The beguiling nail-biter, twisting and turning like Charybdis, and changing directions often, suspensefully lurched toward Baghdatis three games before the curtain. He was one point from virtual victory four times. But the Greek gods -- Zeus & Co. -- must, curiously, have turned their eyes away from Baghdatis and gleamingly onto Agassi, the triumphant: 6-4, 6-4, 3-6, 5-7, 7-5.

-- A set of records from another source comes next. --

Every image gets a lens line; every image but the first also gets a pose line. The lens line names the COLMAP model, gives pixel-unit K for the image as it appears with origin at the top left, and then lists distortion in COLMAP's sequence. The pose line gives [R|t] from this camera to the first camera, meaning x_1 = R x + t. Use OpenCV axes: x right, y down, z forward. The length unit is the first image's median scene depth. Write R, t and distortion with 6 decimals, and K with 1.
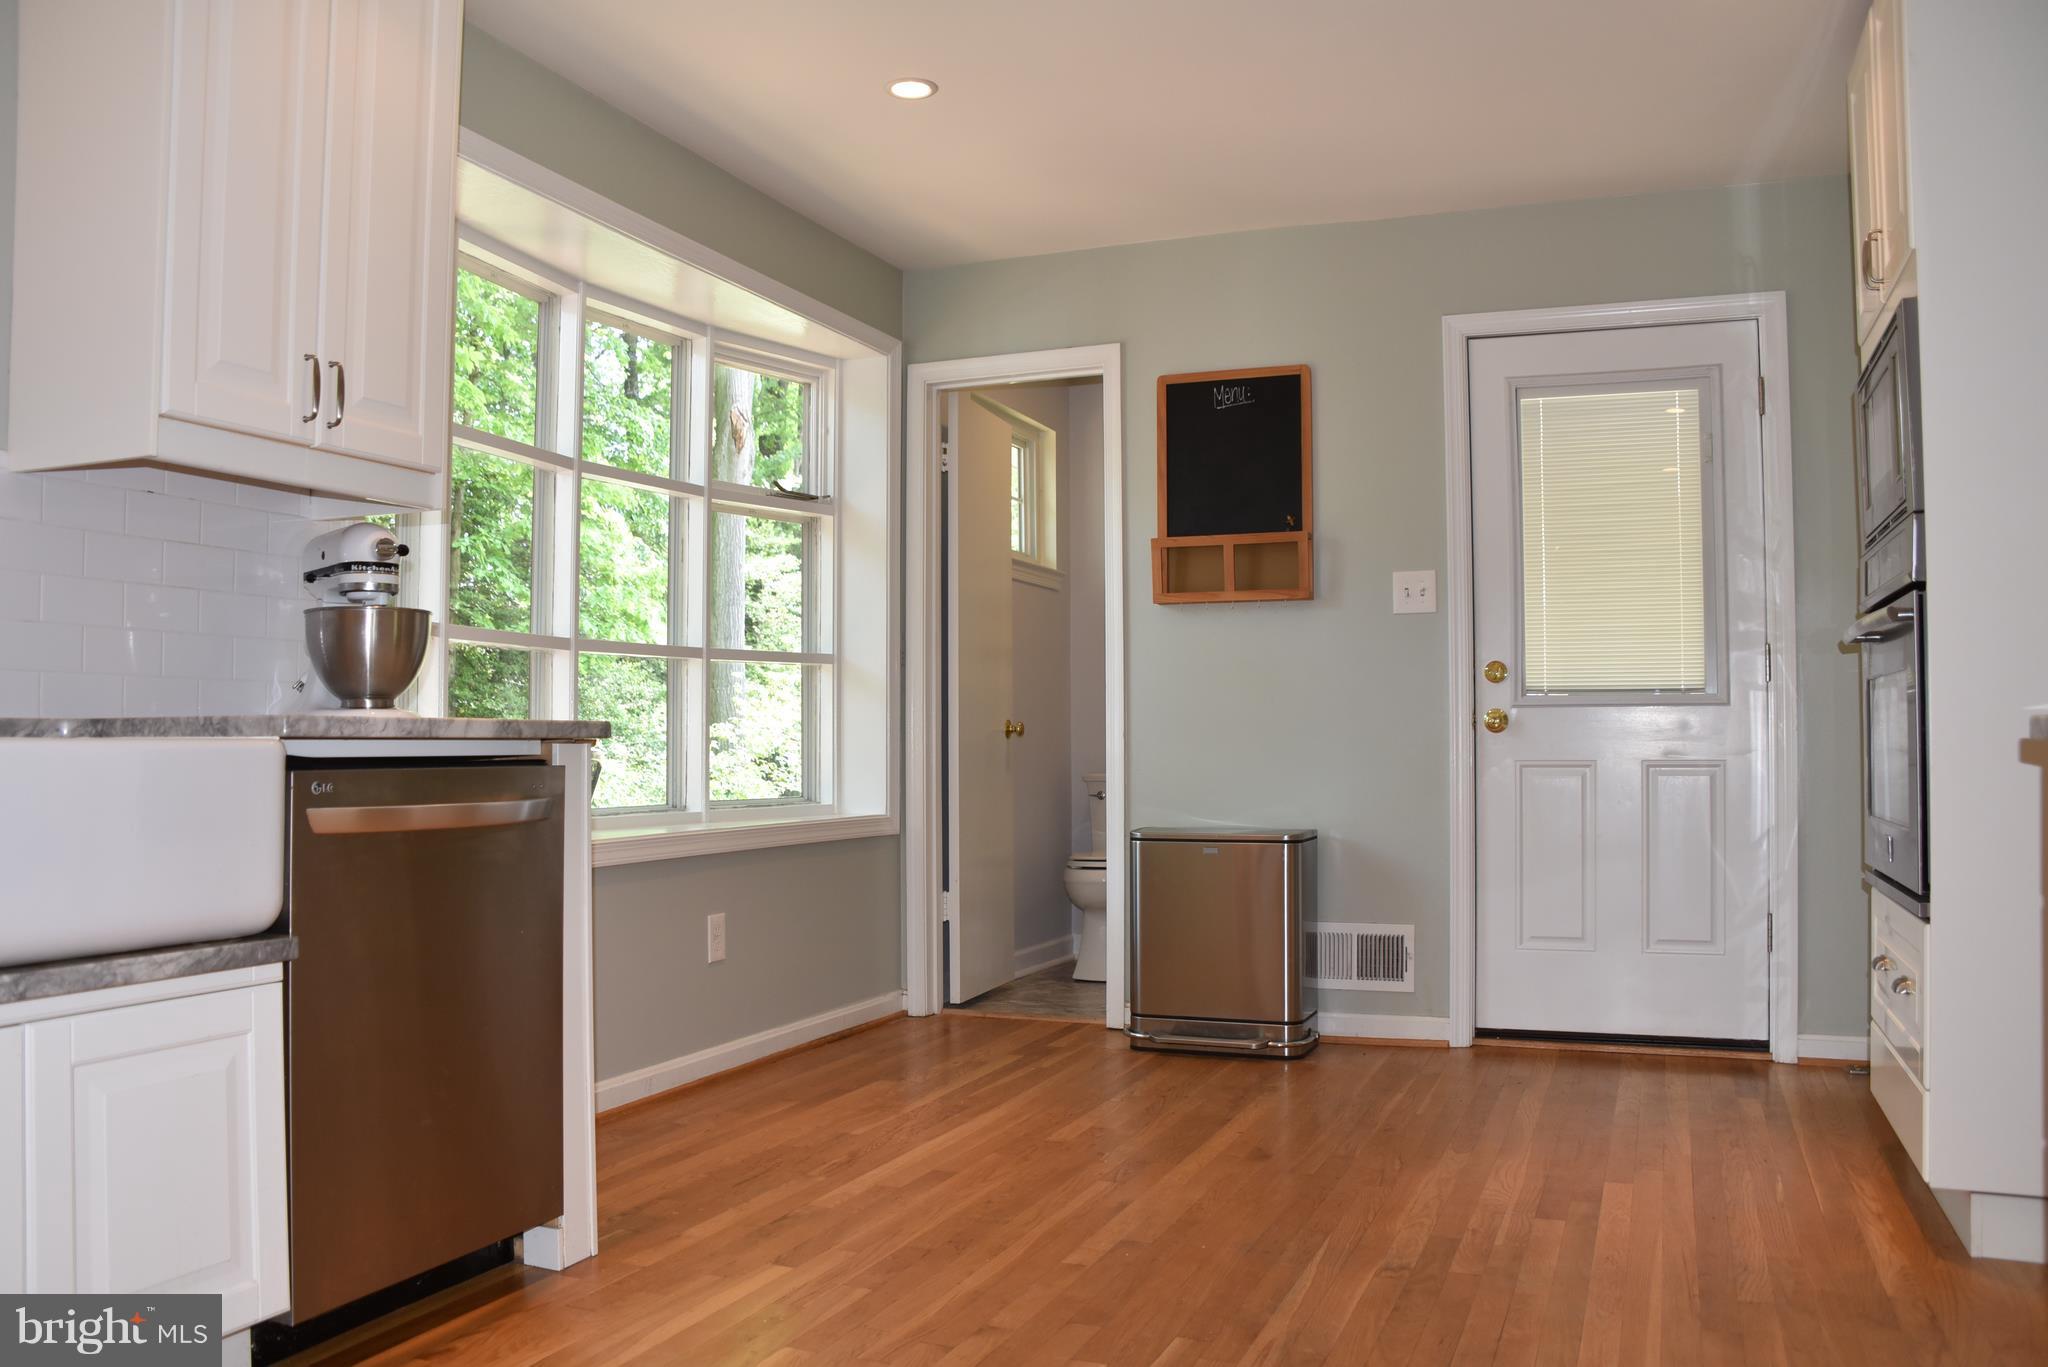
lens RADIAL K [[1667.8, 0, 1014.2], [0, 1667.8, 702.6], [0, 0, 1]] dist [-0.185174, 0.154184]
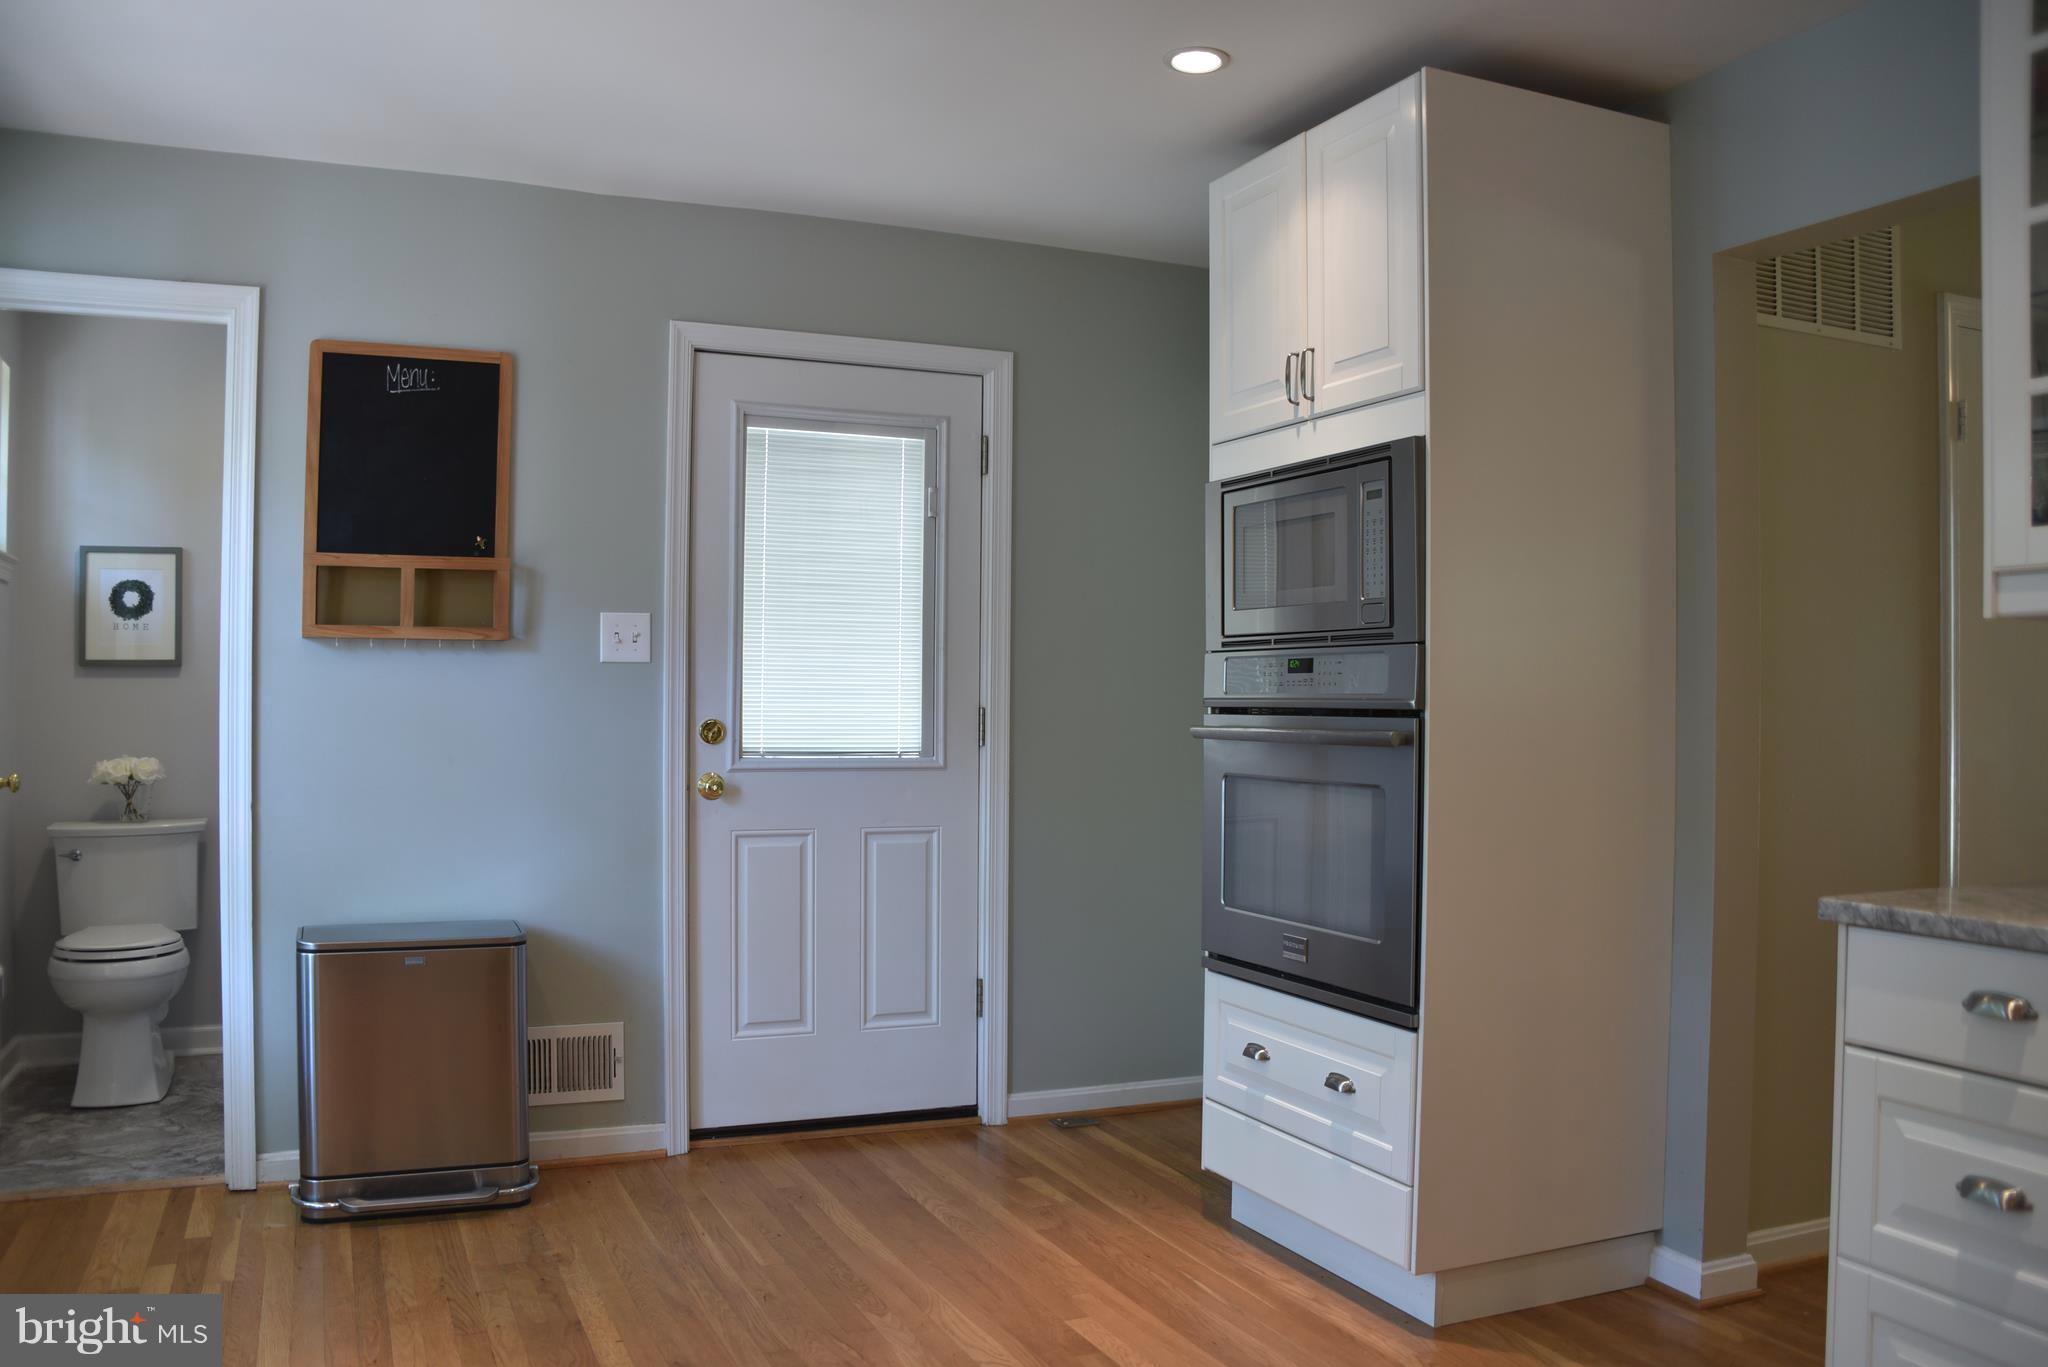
lens RADIAL K [[1667.8, 0, 1014.2], [0, 1667.8, 702.6], [0, 0, 1]] dist [-0.185174, 0.154184]
pose [[0.697577, 0.004122, 0.716498, -0.234226], [-0.029537, 0.999299, 0.023009, -0.059463], [-0.715901, -0.037214, 0.697210, 0.255822]]
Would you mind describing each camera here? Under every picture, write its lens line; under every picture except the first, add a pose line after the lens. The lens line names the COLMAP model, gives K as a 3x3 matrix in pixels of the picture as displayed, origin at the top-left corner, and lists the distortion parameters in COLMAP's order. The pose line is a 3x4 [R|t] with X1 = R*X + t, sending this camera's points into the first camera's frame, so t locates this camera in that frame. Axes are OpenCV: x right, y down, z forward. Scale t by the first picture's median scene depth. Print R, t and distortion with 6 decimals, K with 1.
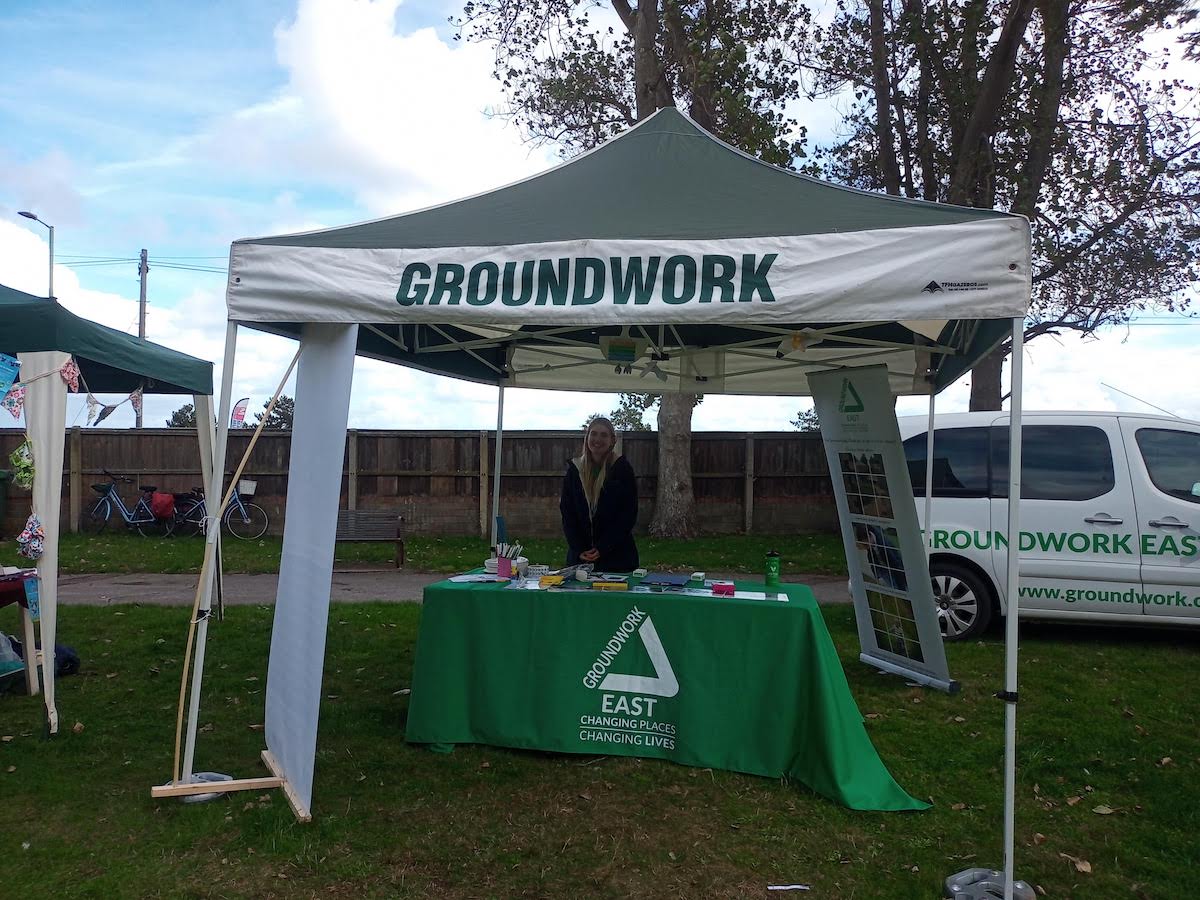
lens RADIAL K [[954.6, 0, 605.2], [0, 954.6, 443.2], [0, 0, 1]] dist [0.065878, -0.002645]
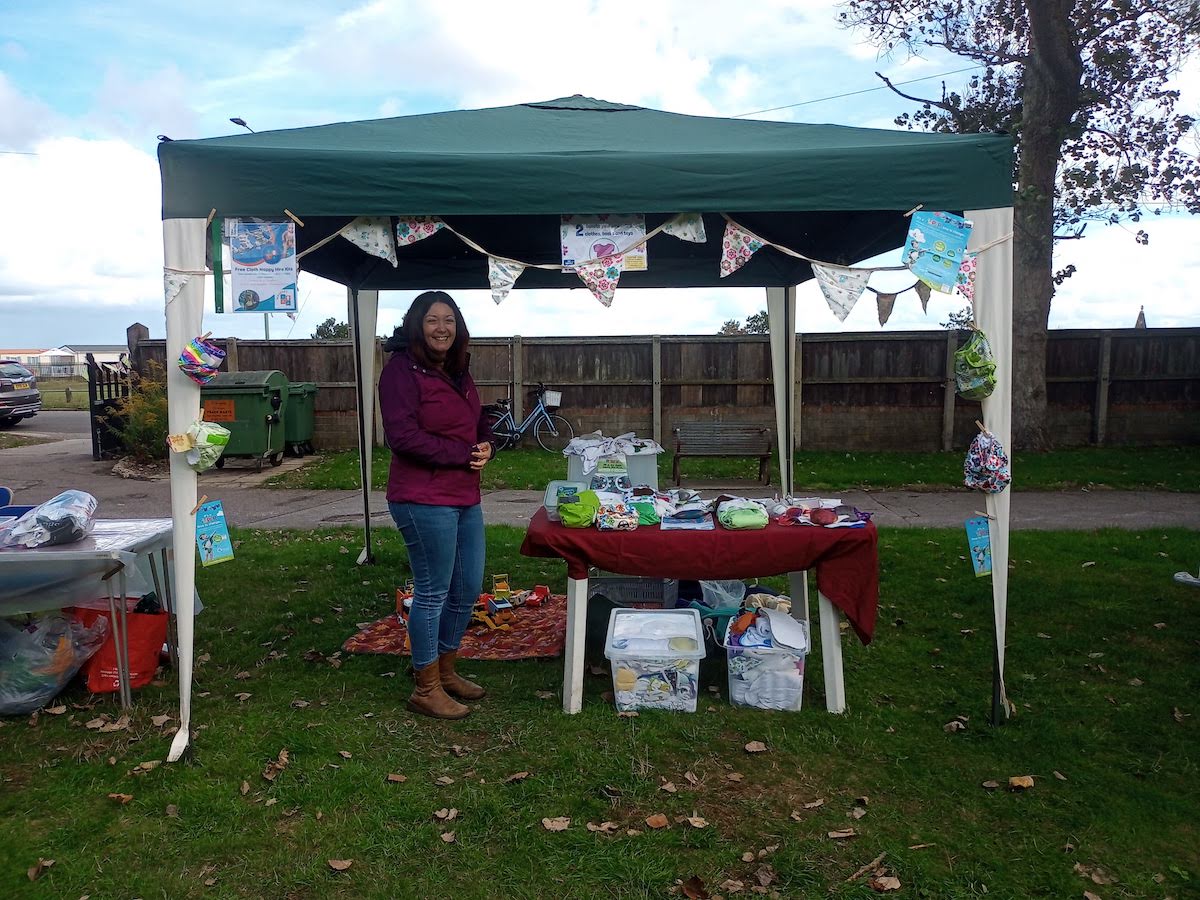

How else could anyone explain that what began as a runaway for last-gasping Agassi, the goodbye guy, almost went instead to the wounded Greek. Baghdatis had collapsed on the court in the fifth and writhed with a cramped left leg, but kept fighting and firing incredibly.
``I would have died out there to win," he said .
It was a win to die for, all right. And once the gallant No. 8, Baghdatis, had been safely put away, extending Agassi's announced farewell performance by at least one more gig, he was rightfully embraced by the chorus for his fortitude, and making it a shoot-'em-up-with-rackets worthy of Homer.
Homer, fond of the Greek warrior Achilles (he of the famed vulnerable heel), might have put Andre and Marcos in the same class: Achilles' back and left thigh, respectively. Throw in a damaged left wrist for Baghdatis that needed medical attention after a tumble in the second act.